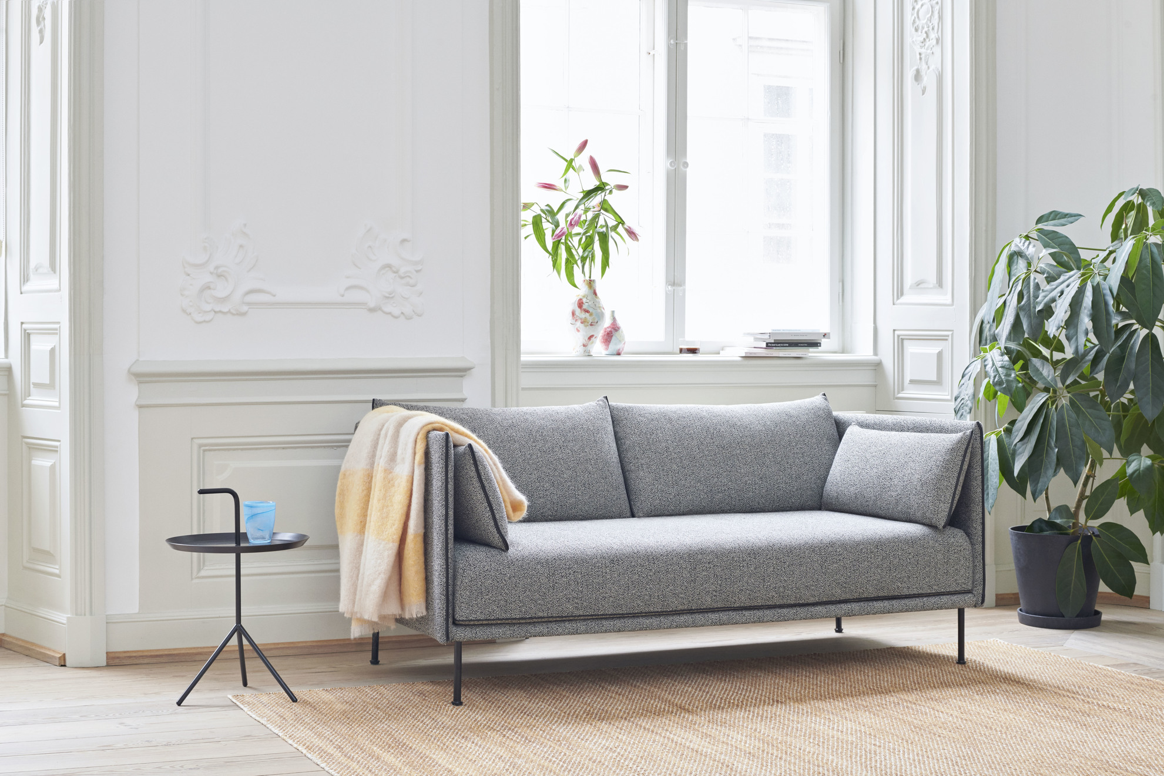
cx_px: 582
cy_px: 388
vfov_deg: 23.4
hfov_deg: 34.5
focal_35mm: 58
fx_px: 1875
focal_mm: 58
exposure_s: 1.3
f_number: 11
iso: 400
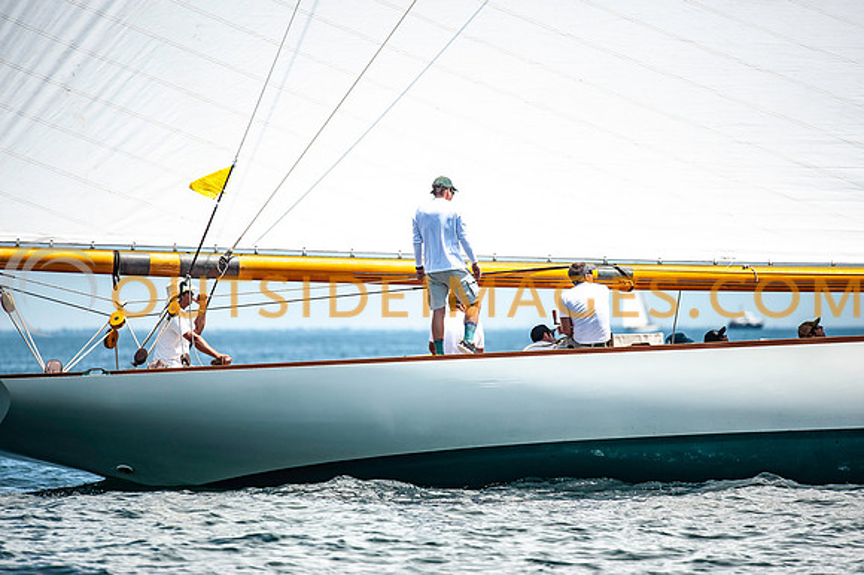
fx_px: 7196
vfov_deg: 4.6
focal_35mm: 300
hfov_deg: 6.9
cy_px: 288
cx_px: 432
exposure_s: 1/3200
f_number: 4
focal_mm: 300
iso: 250
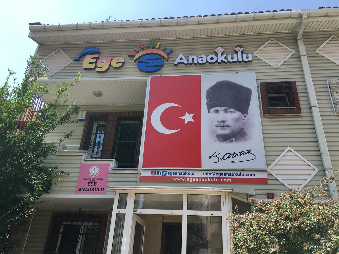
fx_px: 284
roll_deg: -3.9
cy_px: 127
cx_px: 170
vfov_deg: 48.2
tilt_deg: +27.4
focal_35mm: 29
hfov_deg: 61.7
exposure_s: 1/810
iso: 25
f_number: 2.2
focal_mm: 4.15
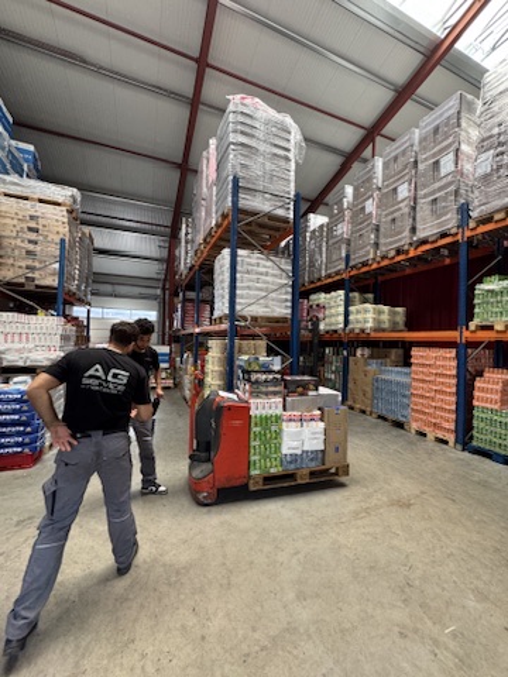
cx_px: 254
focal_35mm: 14
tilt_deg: +1.2
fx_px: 274
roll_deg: -1.9
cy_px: 338
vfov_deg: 102.1
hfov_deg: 85.7
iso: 200
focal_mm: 2.22
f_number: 2.2
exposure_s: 1/99
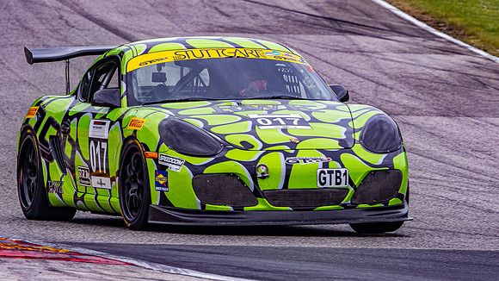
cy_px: 83
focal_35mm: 693
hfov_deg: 3.1
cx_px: 235
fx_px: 9164
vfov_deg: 1.8
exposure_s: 1/400
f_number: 10
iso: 400
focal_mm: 300
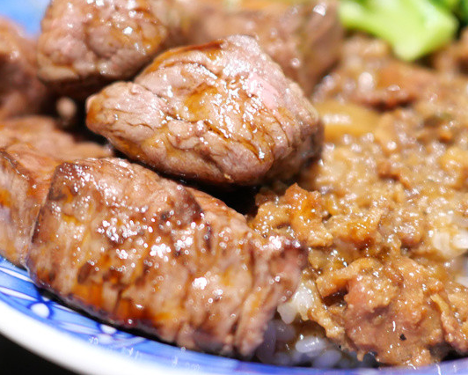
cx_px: 260
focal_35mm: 55
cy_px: 186
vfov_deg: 27.6
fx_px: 762
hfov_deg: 34.1
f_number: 1.7
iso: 1600
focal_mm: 15
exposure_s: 1/60
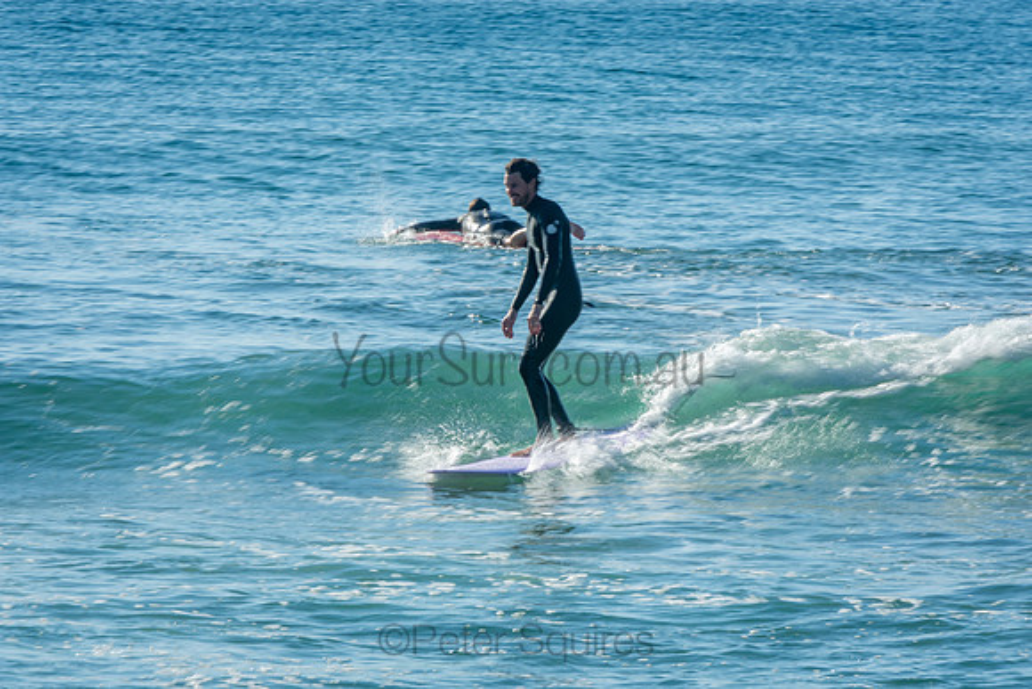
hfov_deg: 4.4
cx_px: 516
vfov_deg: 3.0
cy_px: 344
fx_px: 13332
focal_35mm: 465
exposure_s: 1/30
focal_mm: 310
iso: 100
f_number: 22
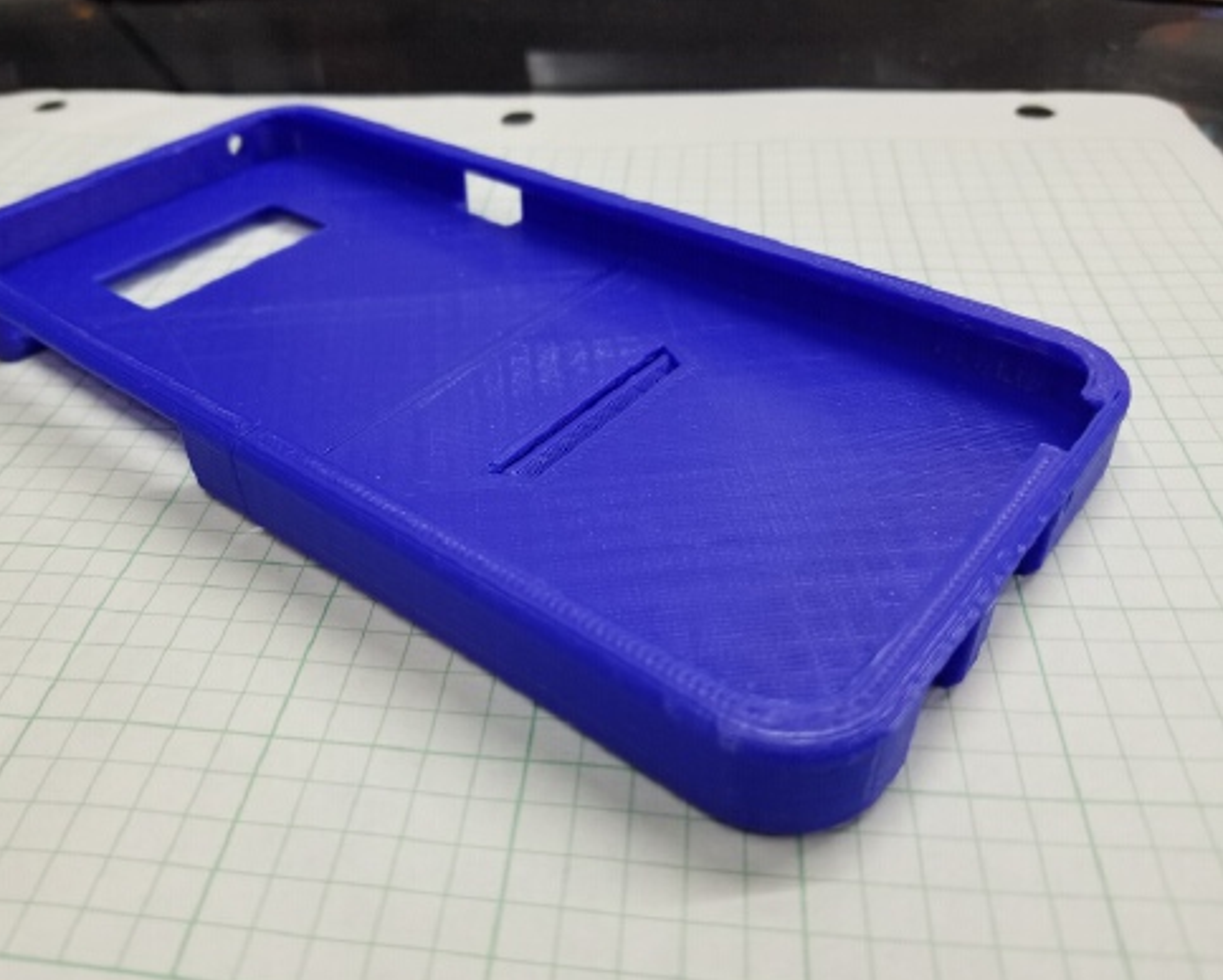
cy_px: 484
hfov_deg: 62.1
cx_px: 553
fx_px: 1014
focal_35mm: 28
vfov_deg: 51.6
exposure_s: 1/60
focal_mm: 4.25
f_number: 1.7
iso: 160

DESCRIPTION OF THE TASK = The answer must be the full listing retyped exactly, with no pictures in it.

SOLUTION BELOW =
cx_px: 582
cy_px: 388
vfov_deg: 23.4
hfov_deg: 34.5
focal_35mm: 58
fx_px: 1875
focal_mm: 58
exposure_s: 1.3
f_number: 11
iso: 400
fx_px: 7196
vfov_deg: 4.6
focal_35mm: 300
hfov_deg: 6.9
cy_px: 288
cx_px: 432
exposure_s: 1/3200
f_number: 4
focal_mm: 300
iso: 250
fx_px: 284
roll_deg: -3.9
cy_px: 127
cx_px: 170
vfov_deg: 48.2
tilt_deg: +27.4
focal_35mm: 29
hfov_deg: 61.7
exposure_s: 1/810
iso: 25
f_number: 2.2
focal_mm: 4.15
cx_px: 254
focal_35mm: 14
tilt_deg: +1.2
fx_px: 274
roll_deg: -1.9
cy_px: 338
vfov_deg: 102.1
hfov_deg: 85.7
iso: 200
focal_mm: 2.22
f_number: 2.2
exposure_s: 1/99
cy_px: 83
focal_35mm: 693
hfov_deg: 3.1
cx_px: 235
fx_px: 9164
vfov_deg: 1.8
exposure_s: 1/400
f_number: 10
iso: 400
focal_mm: 300
cx_px: 260
focal_35mm: 55
cy_px: 186
vfov_deg: 27.6
fx_px: 762
hfov_deg: 34.1
f_number: 1.7
iso: 1600
focal_mm: 15
exposure_s: 1/60
hfov_deg: 4.4
cx_px: 516
vfov_deg: 3.0
cy_px: 344
fx_px: 13332
focal_35mm: 465
exposure_s: 1/30
focal_mm: 310
iso: 100
f_number: 22
cy_px: 484
hfov_deg: 62.1
cx_px: 553
fx_px: 1014
focal_35mm: 28
vfov_deg: 51.6
exposure_s: 1/60
focal_mm: 4.25
f_number: 1.7
iso: 160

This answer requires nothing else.